Before the release of .NET technology in 2002, the output of the compilation process was binary files that could only run on the computer where compilation took place, and on computers of similar architecture. Those files, that took the form of executable (.exe) or dynamic link library (.dll), could run on the operating system directly. If they needed a service, like memory management or access to a port, they would send requests to the operating system, typically as COM calls. This is what is referred to as unmamanaged code, and also native code, and it means an application running on the machine where it was developed.
.NET technology changed things. Even though .NET compilation produces portable executable (PE) files with the same extensions as unmanaged Windows binaries, in other words (.exe or .dll), there is absolutely no other similarity. A .NET binary is called an assembly, and unlike its unmanaged counterpart, it has a definite internal structure, compared to being raw machine code. Specifically, it is made up of 4 elements. Those are, the Assembly manifest, Type metadata, MSIL code, and optionally a set of resources. The MSIL code is a low-level programming language, reminescent of Java bytecode, and it is the output of all .NET-aware compilers. For example, if a C# compiler, VB compiler and F# compiler, were all to process the same pseudocode in the respective languages, the three .NET binaries emitted, would be nearly identical, and capable of running on machines of different architectures. This is possible because the CLR (Common Language Runtime) component of .NET, translates MSIL into bytecode that the operating system understands. So with .NET, the programmer is freed from machine-specific programming and low level work, and can focus more on the application. The .NET platform is a layer resting on top of the operating system, that provides a real separation between the application and the underlying mechanics.
As mentioned earlier, a .NET assembly can consist of four elements:
- The assembly manifest, which contains metadata specifying the properties of the assembly.
- Type metadata.
- MSIL (Microsoft Intermediate Language) code that implements the types. It is generated from a .NET compiler that consumes a source code file of a .NET language.
- A set of resources, which is non-executable data stored in an assembly.
This element contains information about the identity of the assembly. If the assembly is single-file, the manifest is part of the portable executable (PE) file, and shares space with the Microsoft intermediate language. If it is a multi-file assembly, the manifest usually exists as a standalone PE file that contains only assembly manifest information.
The following list describes the information contained in the assembly manifest. The first four items: assembly name, version number, culture, and strong name information make up the assembly’s identity.
- Assembly name: A string that specifies the name of the assembly.
- Version number: The minor and major version numbers, and the revision and build numbers.

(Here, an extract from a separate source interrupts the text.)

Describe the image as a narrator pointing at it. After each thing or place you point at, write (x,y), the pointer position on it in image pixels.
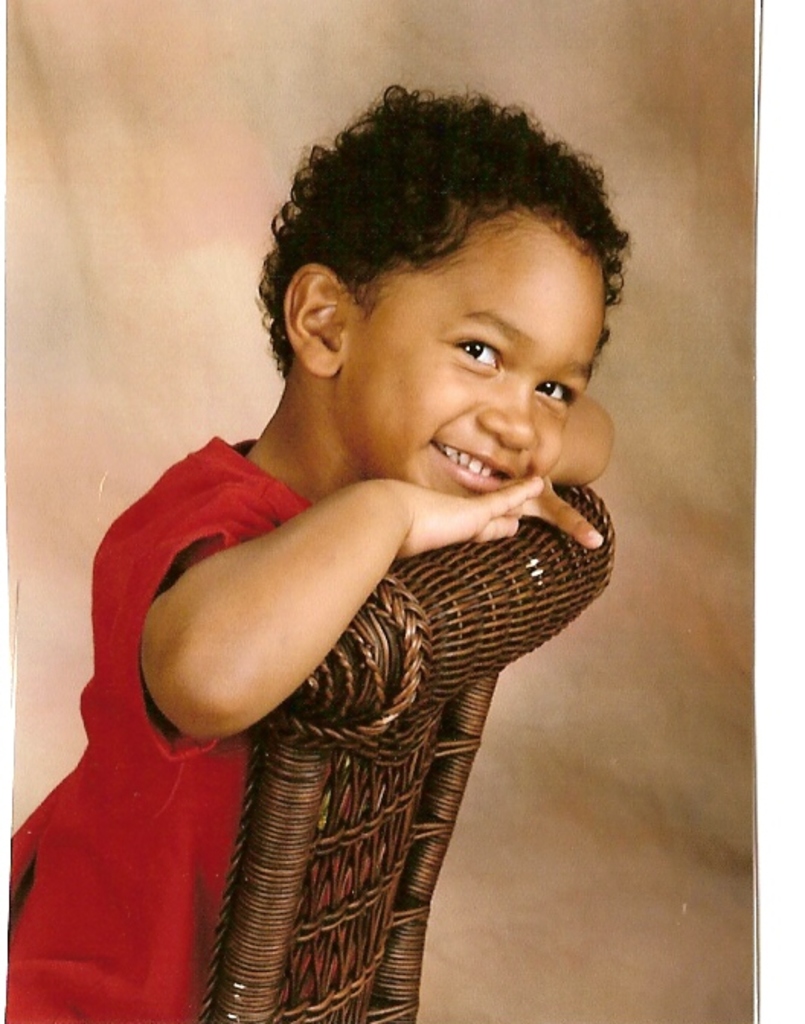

- Culture: Information on the culture or language that the assembly supports.
- Strong name information: The public key from the publisher, if the assembly has been given a strong name.
- List of files: A hash of each file contained in the assembly, and a file name.
- Type reference information: Information the CLR uses to map a type reference to the file that contains its definition and implementation.
- Referenced assemblies: The list of other assemblies that are statically referenced by the assembly.
Whereas the manifest metadata describes the assembly itself, the type metadata describes the contents in the assembly. More specifically, it describes in detail the characteristics of every variable type within the binary. The types could be built-in, such as int, double, or string, or user-defined and more complex ones, such as classes, interfaces, enums, structs, etc. In addition to the name of each type, Type metadata also specifies their containing namespaces, their base class, the interfaces implemented, visibility and scope, and each method’s parameters and type properties.
The type metadata is generated automatically by the compiler from the source files, and it is embedded in the target output file, in other words, the .NET assembly.
MSIL (Microsoft Intermediate Language)
The build process of a .NET application converts the source code files of the managed languages involved (C#, VB, F#, etc.), into .NET assemblies that contain MSIL code, or simply IL for short. IL is another programming language, just like C#. But one would probably not want to code an entire .NET application in IL, because IL is low-level, and far from the English-like syntax of high-level programming languages like C#.
Compiling high-level source code into IL has several benefits. One benefit is the .NET “multilingualism”. Since all .NET-aware compilers produce more or less the same IL instructions, a .NET application can have components from multiple languages. Another benefit is platform-agnosticism. IL code is compiled on the fly, and converted to platform-specific CPU instructions that are optimized by the CLR for the underlying architecture. The is done by the JIT compiler of .NET. The JIT knows that a .NET application to be deployed to a mobile device should run within low memory constraints, and that one intended for a back-end company server can run in a high-memory environment.
Learning IL may not seem necessary, but there are advantages to understanding IL grammar:
- A .NET binary might need to be modified to interoperate better with COM components.
- It might be desireable to tinker with the Common Type System. This is not supported by high-level languages like C#, but it is possible with IL.
- Building dynamic assemblies using the System.Reflection.Emit namespace, which can persist in memory. This can be a useful technique for tool builders.